In a surprise decision, select residents living in the territory are now eligible to have their progressive lenses covered by Health Canada and the territorial government.

Northwest Territories Health Minister Glen Abernethy made the announcement in the legislature Tuesday.

Progressive lenses are eyeglass lens that have different focal lengths, correcting vision at all distances.

The change applies to two groups of people covered under two different systems – Health Canada’s Non-Insured Health Benefits (NIHB) program and the NWT’s Supplementary Health Benefits system.

NIHB covers First Nations and Inuit patients who are not insured elsewhere while the Supplementary Health Benefits system provides coverage for people aged 60 or older and Métis residents who are not covered.

“I think it’s good for residents of the Northwest Territories who choose to use progressive lenses,” Abernethy told Moose FM. “It’s certainly another option for those individuals rather than having to rely on bifocals.”

Abernethy says patients will be reimbursed for a portion of the lens cost (like they are for bifocal lenses) and up to a maximum of $100 for frames and arms.

‘We keep trying to encourage common sense’

Abernethy has been advocating for the change since last year, but even still the decision to provide coverage took him by surprise.

“[The federal government] changes the formulary all the time and they don’t tell us necessarily what they’ve done or what they’re changing,” he said.

Frame Lake MLA Kevin O’Reilly.

“So apparently in December as I was writing letters to MLAs and others saying, you know, progressive lenses aren’t covered, the federal government was in the process of changing their formulary to cover progressive lenses.

“So I’ve asked the department to draft up a letter to the MLAs letting them know that progressive lenses are now covered and will be covered.

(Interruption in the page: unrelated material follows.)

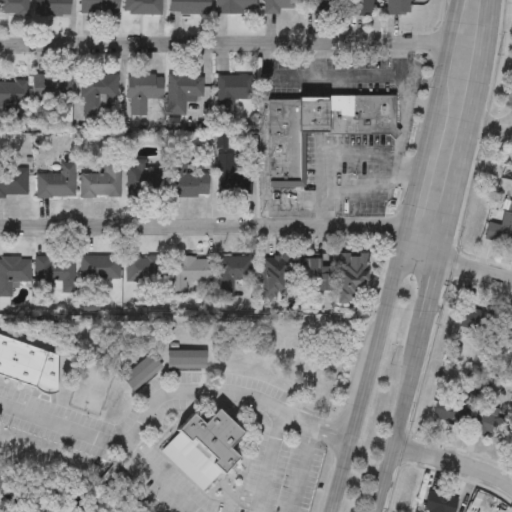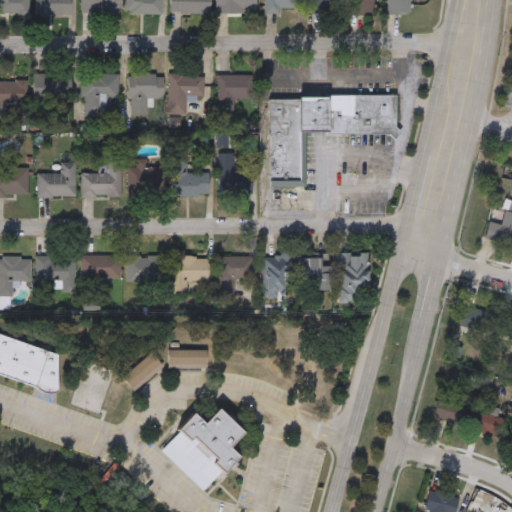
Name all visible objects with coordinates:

“This seems like as good a place as any to let you know.”

The announcement also surprised Frame Lake MLA Kevin O’Reilly.

“I personally know medical personnel who will shell out of their own pocket because of the ridiculous turnaround times or what’s covered or not covered,” he said.

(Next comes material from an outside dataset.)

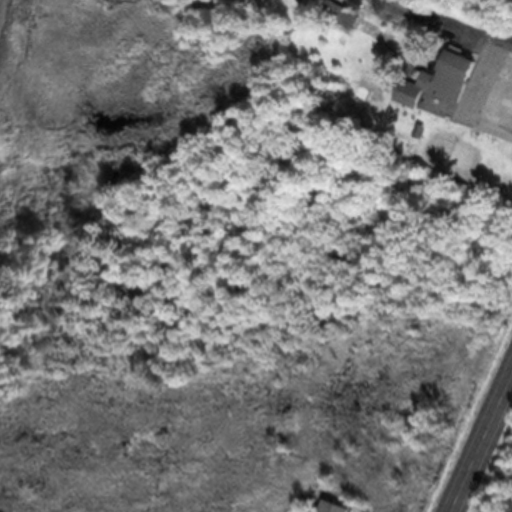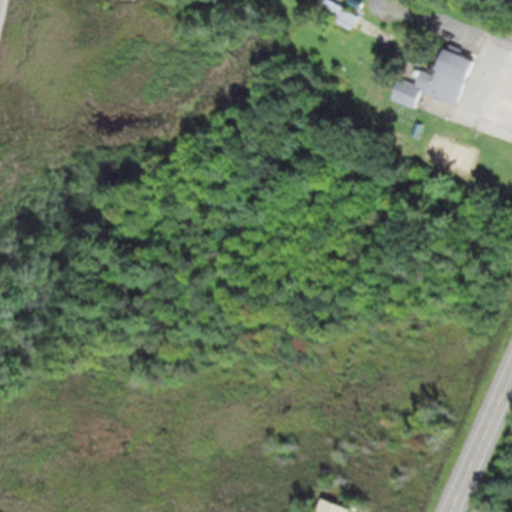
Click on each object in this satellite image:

“How do we get a critical mass to change that ridiculous system?” he asked.

O’Reilly says a number of his constituents have approached him asking for the change.

Abernethy echoed O’Reilly’s frustrations while simultaneously calling on Health Canada to apply more common sense when determining what to cover.

“We just keep trying to encourage them to make reasonable choices and to apply common sense,” he said.

“Unfortunately, common sense is so rare, it might as well be a super power, but we keep trying to encourage them to look at some of the realities as medicines change, as products change.

“We’ll keep trying to encourage them to utilize the super power known as common sense.”